Work item: Each line in the data holding "display" should be listed.

╔══

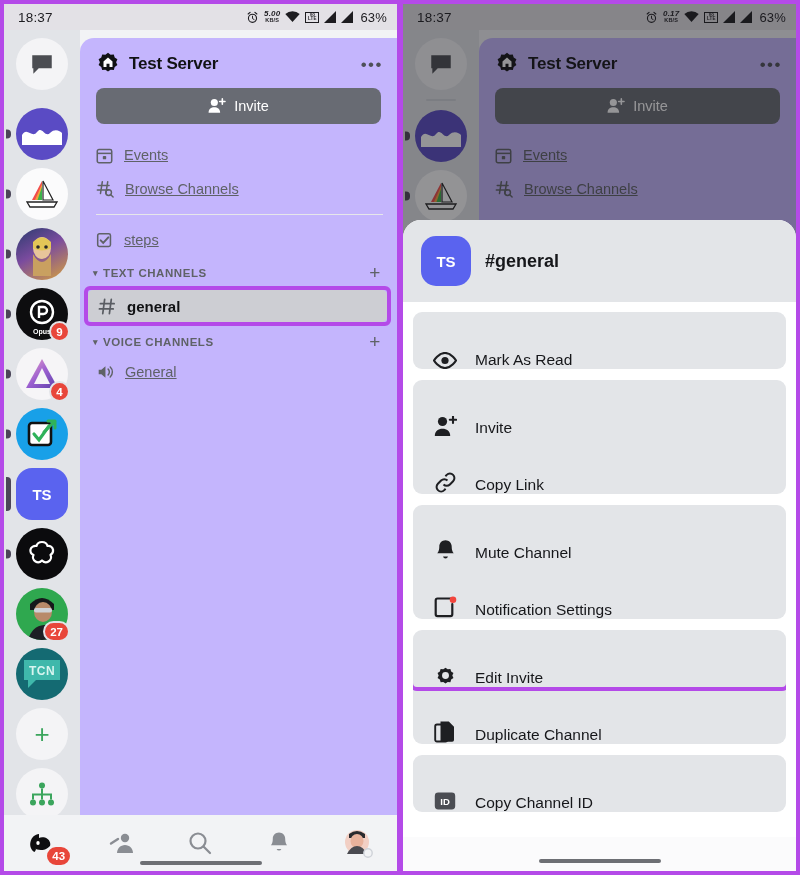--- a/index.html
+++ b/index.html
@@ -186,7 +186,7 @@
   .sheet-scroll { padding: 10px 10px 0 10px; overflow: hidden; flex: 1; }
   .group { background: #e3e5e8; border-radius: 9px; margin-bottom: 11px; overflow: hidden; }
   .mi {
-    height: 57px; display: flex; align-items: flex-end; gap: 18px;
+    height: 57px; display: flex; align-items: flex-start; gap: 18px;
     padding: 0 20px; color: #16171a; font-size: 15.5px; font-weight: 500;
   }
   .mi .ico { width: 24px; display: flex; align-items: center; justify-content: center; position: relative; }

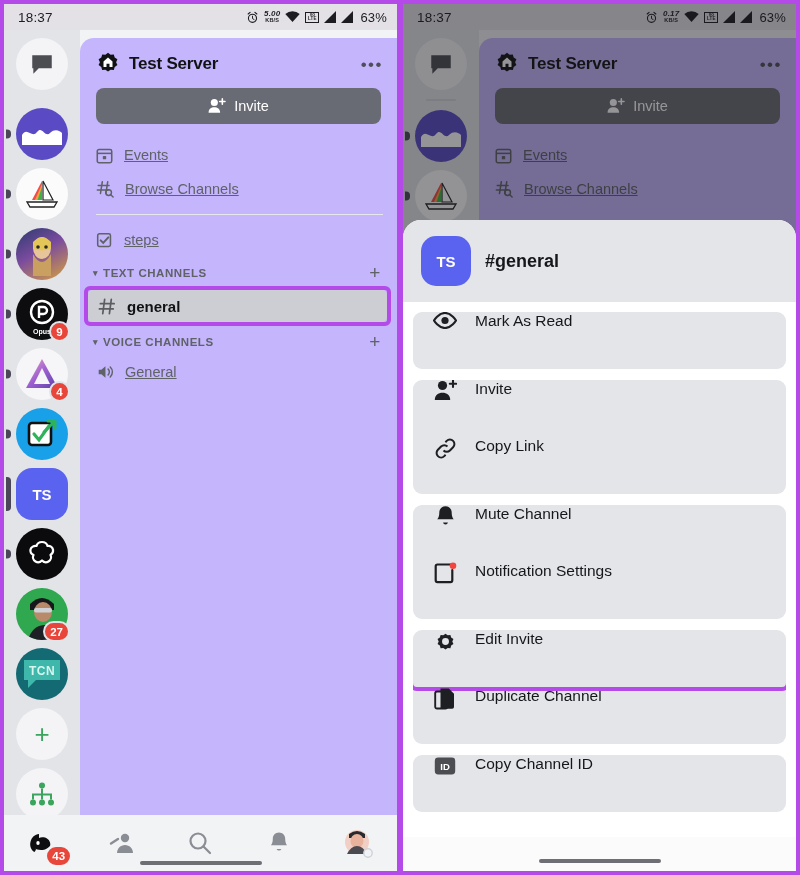--- a/index.html
+++ b/index.html
@@ -669,26 +669,6 @@
             </div>
           </div>
 
-          <div class="group">
-            <div class="mi">
-              <span class="ico">
-                <svg width="21" height="23" viewBox="0 0 21 23">
-                  <path d="M10.5 1.2C6.9 1.2 4.3 4 4.3 7.6c0 5-2 6.7-2 6.7h16.4s-2-1.7-2-6.7c0-3.6-2.6-6.4-6.2-6.4z" fill="#1e1f22"></path>
-                  <path d="M8 17.5a2.6 2.6 0 0 0 5 0z" fill="#1e1f22"></path>
-                </svg>
-              </span>
-              <span>Mute Channel</span>
-            </div>
-            <div class="mi">
-              <span class="ico">
-                <svg width="23" height="23" viewBox="0 0 23 23">
-                  <path d="M16.5 2.5H3.5a1.8 1.8 0 0 0-1.8 1.8v14a1.8 1.8 0 0 0 1.8 1.8h13a1.8 1.8 0 0 0 1.8-1.8V8" fill="none" stroke="#1e1f22" stroke-width="2.2" stroke-linecap="round"></path>
-                  <circle cx="19" cy="3.8" r="3.3" fill="#f2453d"></circle>
-                </svg>
-              </span>
-              <span>Notification Settings</span>
-            </div>
-          </div>
 
           <div class="group">
             <div class="mi mi-hl">

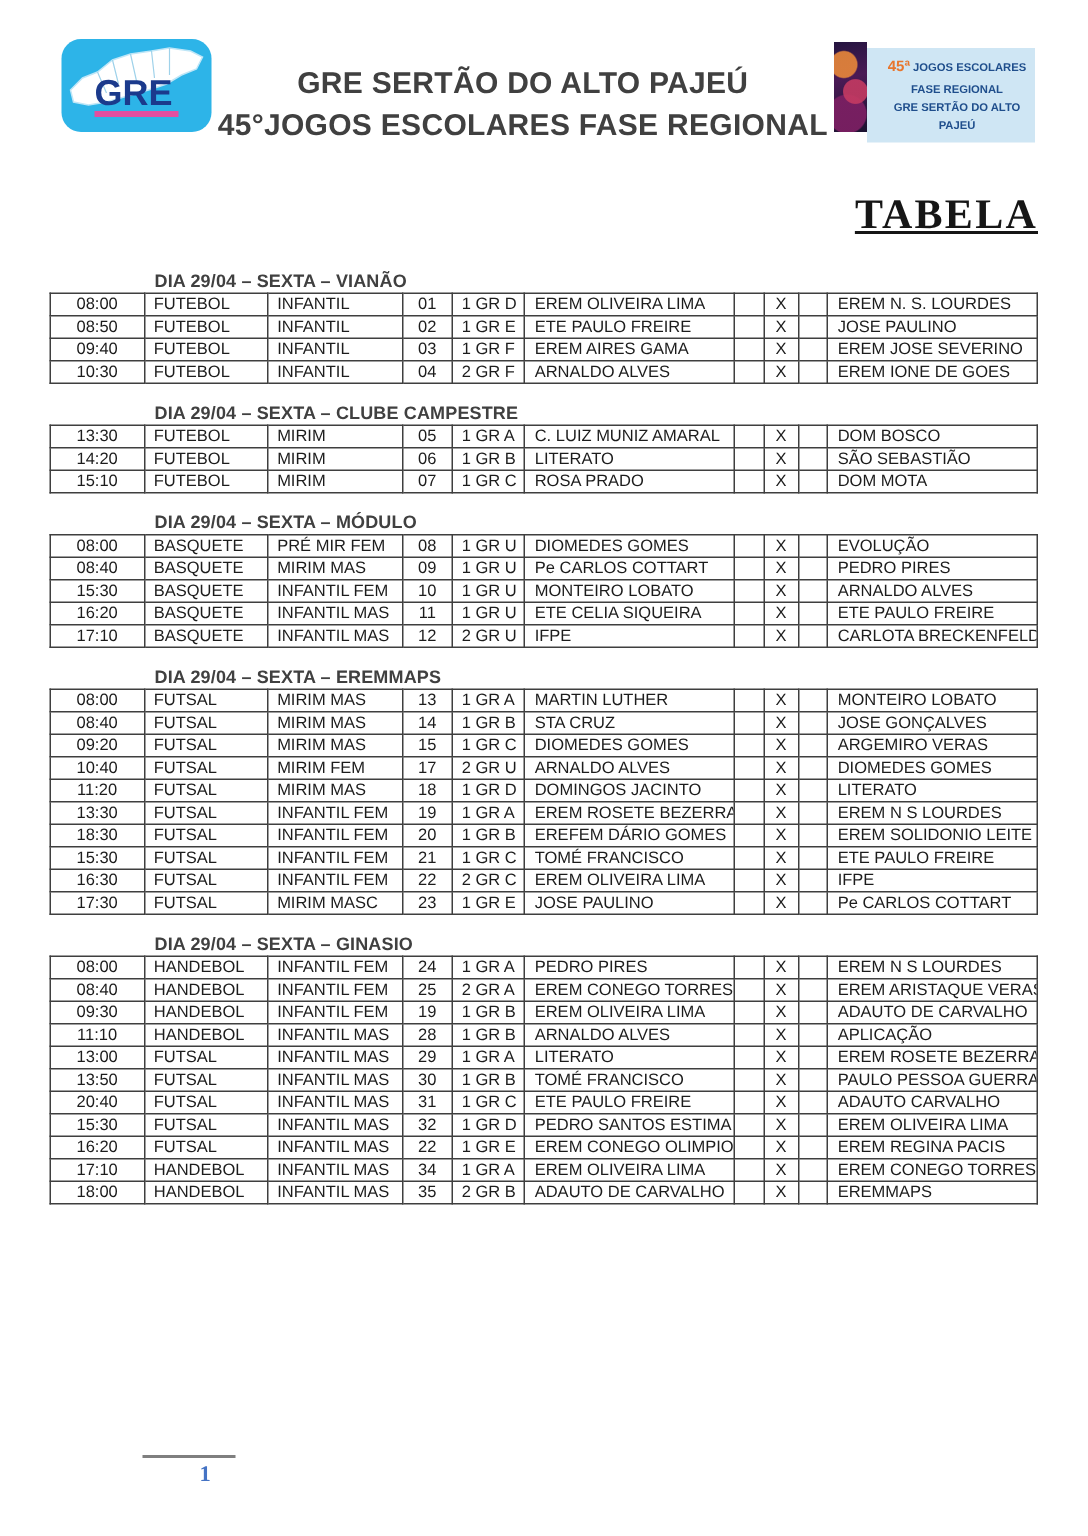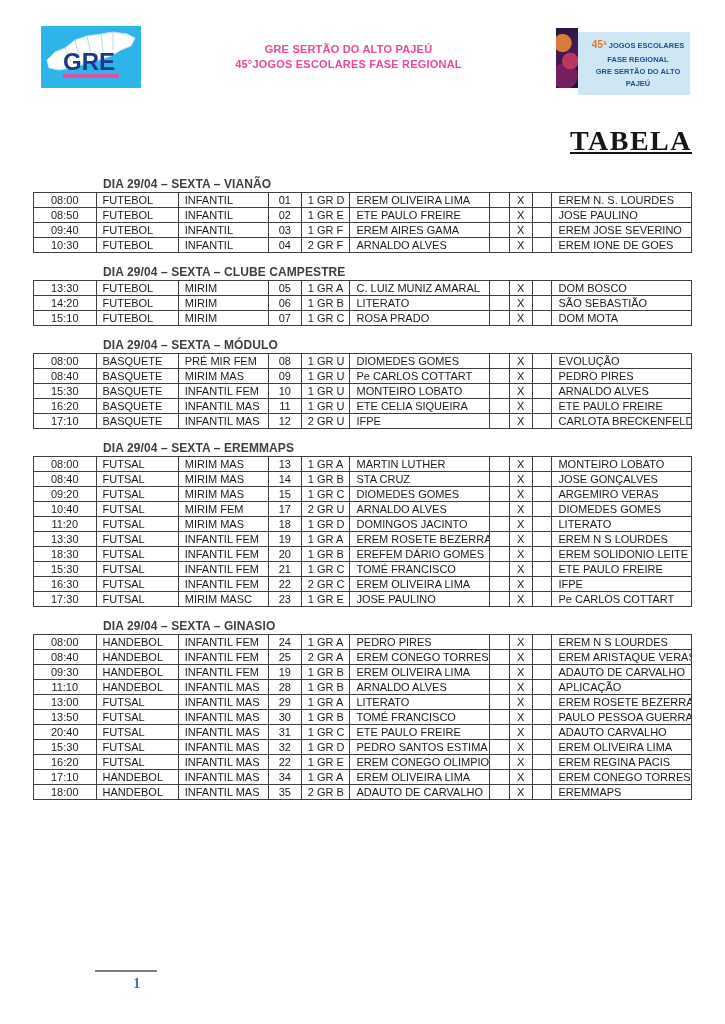--- a/index.html
+++ b/index.html
@@ -20,7 +20,7 @@
     width: 100px; height: 62px; margin-left: 8px;
     background: var(--logo_blue, #2db4e8);
     position: relative; flex: 0 0 auto;
-    border-radius: 1px;
+    border-radius: 13px;
   }
   .gre-logo svg { position: absolute; inset: 0; }
   .hdr-title {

╚══

Written solution:
-    height: 57px; display: flex; align-items: flex-end; gap: 18px;
+    height: 57px; display: flex; align-items: flex-start; gap: 18px;
   .mi .ico { width: 24px; display: flex; align-items: center; justify-content: center; position: relative; }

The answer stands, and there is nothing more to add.